Asher stifled the urge to shout, ‘Li k’ai!’ at them – go away! But it was always better when abroad – as His Majesty’s Secret Servants would euphemistically say when they were poking around in countries where they had no business being – to pretend total ignorance of the local tongue. One heard far more interesting things that way. And in any case, he, James Asher, had supposedly never set foot in China before. He laid a gloved hand over Lydia’s, where it rested in the crook of his arm, and looked about him with the fatuous smile of an Englishman surveying a country that didn’t come up to British standards of government, hygiene, morals, cooking, or anything else.

But he murmured to her from time to time. ‘This canal used to be better kept up . . . Behind that wall, where the Japanese Legation is now, was Prince Su’s palace . . . There was a lane over there that led to what they called the Mongol Market. The vegetable-sellers would arrive before dawn on market days with trains of camels, and the noise would drive anybody out of bed . . .’

Lydia, for her part, turned her head with a gaze which appeared regal but was in fact an ingrained battle not to squint at a world which was nothing to her but blobs of dazzling color in the brittle bright Peking sunlight. The sewagy pong of the canal water mixed with flurries of charcoal smoke from the dumpling man’s cart, then sharp sweetness as they passed the vendor of sugared bean-cakes. She was longing to put on her spectacles, Asher knew, with a head-shake of regret. There were times when he wanted to go back and thrash the stepmother and aunts who’d told her she was ugly.

‘The Chinese say that when people first arrive in Peking they weep with disappointment,’ he remarked, ‘and when they leave, they weep with regret.’

She smiled. ‘Did you?’ She had, Asher knew, been disconcerted at her first glimpse of it, from the windows of the train from Tientsin yesterday afternoon: stagnant pools around scattered congeries of pigsties, chicken runs, and clumps of low-built houses in the Chinese City. Even here within the towering walls of the Tatar City, and of the walled Legation Quarter tucked away in one corner of it, the impression was of dirt and desolation, gray walls, blind alleyways, and grinding poverty.

‘I was hidden in a corner of a boxcar filled with raw cowhides,’ returned Asher, ‘with a price on my head and fifteen German soldiers on my trail.

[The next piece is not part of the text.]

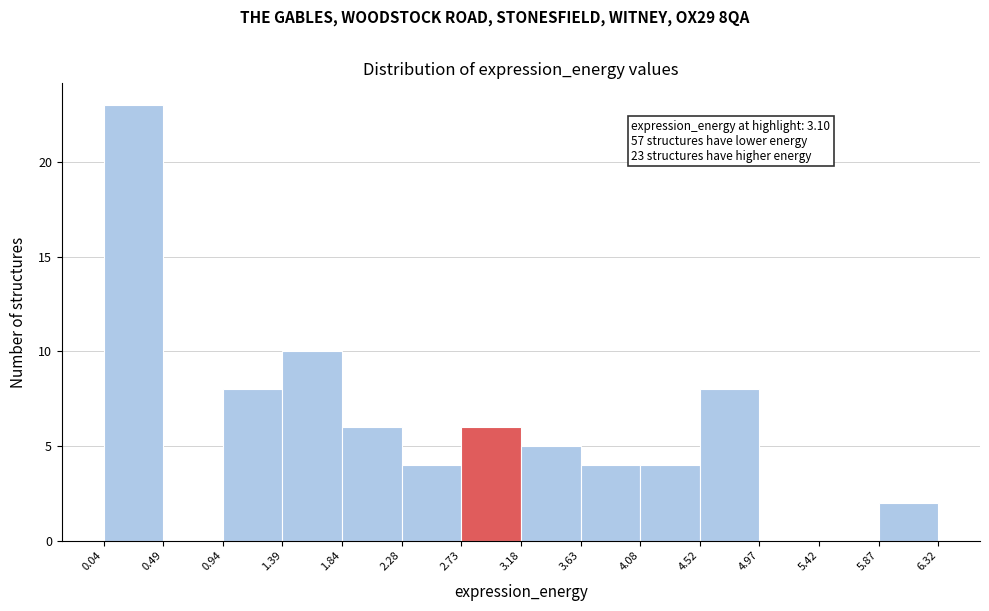

Which range on the x-axis has the tallest bar?

0.04 to 0.49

So – no.’

Lydia laughed.

At the rambling old palace where His Majesty’s Ambassador still had his headquarters, Asher sent in his card and gave Sir John Jordan the same story he’d given Hobart the previous evening: that he was here to look into a remarkable piece of ancient folklore which had resurfaced, for purposes of incorporation into a book he was writing on the transmission of rodent motifs in Central European legend. ‘While I’m here,’ he went on, after Sir John had inquired in a friendly manner about the book, ‘might I visit Richard Hobart at the stockade?’

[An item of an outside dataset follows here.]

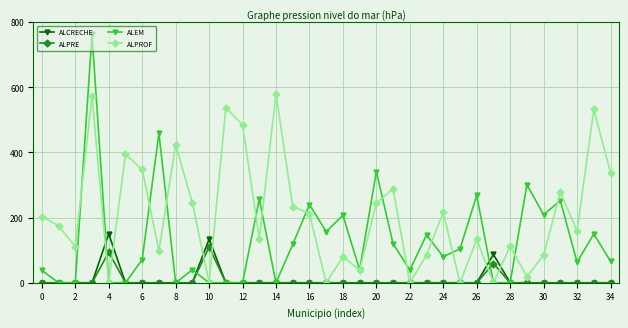

Which series has the widest spread of values?

ALEM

The ambassador paused in the act of signing an order for an armed detail to escort Asher to the hills on the following morning, his eyebrows quirked.

‘I’m a cousin of his mother’s –’ this was another fiction, though Asher had met Julia Hobart on the occasion of her son’s matriculation from Caius College – ‘and I’m a bit concerned that poor Hobart might be . . . Well, that any letter he sends her now might paint a picture affected by his own feelings. As is quite natural.’